Anne-Stine Johnsbråten has worked with personal projects for the past six years. Although her background is in the classic documentary tradition, Johnsbråten has forged her own path outside the world of newspapers and magazines.
She often works on long-term projects, combining reporting with portrait work to explore topics such as gender, identity and discrimination in Norway and abroad. Her intimate colour work has a sensitivity and depth that attracted NJP’s interest. Her desire to focus on teen culture in Oslo has potential, and we are convinced that Johnsbråten will draw on her strengths in this project.
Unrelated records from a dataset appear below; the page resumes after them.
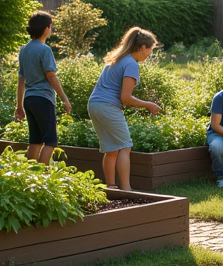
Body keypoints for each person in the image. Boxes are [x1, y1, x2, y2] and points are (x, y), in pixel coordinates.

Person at [87, 27, 162, 190]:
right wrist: (148, 104)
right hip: (108, 106)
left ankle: (111, 187)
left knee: (111, 148)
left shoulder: (118, 59)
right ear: (143, 47)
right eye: (150, 49)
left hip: (94, 105)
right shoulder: (131, 64)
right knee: (125, 146)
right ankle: (126, 189)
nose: (149, 54)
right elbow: (125, 98)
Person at [14, 11, 72, 164]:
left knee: (35, 141)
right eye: (51, 26)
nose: (51, 28)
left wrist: (19, 105)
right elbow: (51, 76)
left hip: (29, 100)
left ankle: (29, 176)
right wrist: (64, 99)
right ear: (45, 28)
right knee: (50, 141)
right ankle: (42, 177)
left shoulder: (24, 50)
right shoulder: (44, 50)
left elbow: (21, 79)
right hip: (43, 99)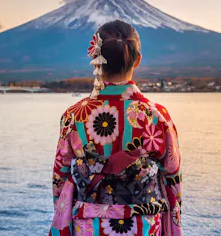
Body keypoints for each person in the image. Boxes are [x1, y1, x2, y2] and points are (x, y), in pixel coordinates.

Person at [49, 20, 182, 236]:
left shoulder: (74, 116)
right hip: (144, 226)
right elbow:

Excerpt from the project description
Volla v. Keeg – young people’s culture in Oslo
What is it like to grow up in Oslo today? How do young people in Oslo see themselves? In the report ‘Young in Oslo 2012’, NOVA points out that there are huge differences from one part of Oslo to the next. The report divides the city in three: The West Side of Oslo on the one hand, and the town centre and Oslo east as representing the East Side on the other. In many ways, they can be seen as opposite extremes. What is the impact of this on teen culture in Oslo? How do young people deal with the class distinction in the city? I want to use the project to follow different groups of teens from different parts of Oslo in parallel. I want to capture their school days, be there when the teens hang out with friends, be at the youth club, and gain an understanding of their party culture, their upper secondary school graduation celebrations and their recreational activities. It is important to me to portray their homes and the relationships in the various families. I envisage shadowing one or two individuals from each of the groups, and I would like to focus on teenagers from age 14 to age 19.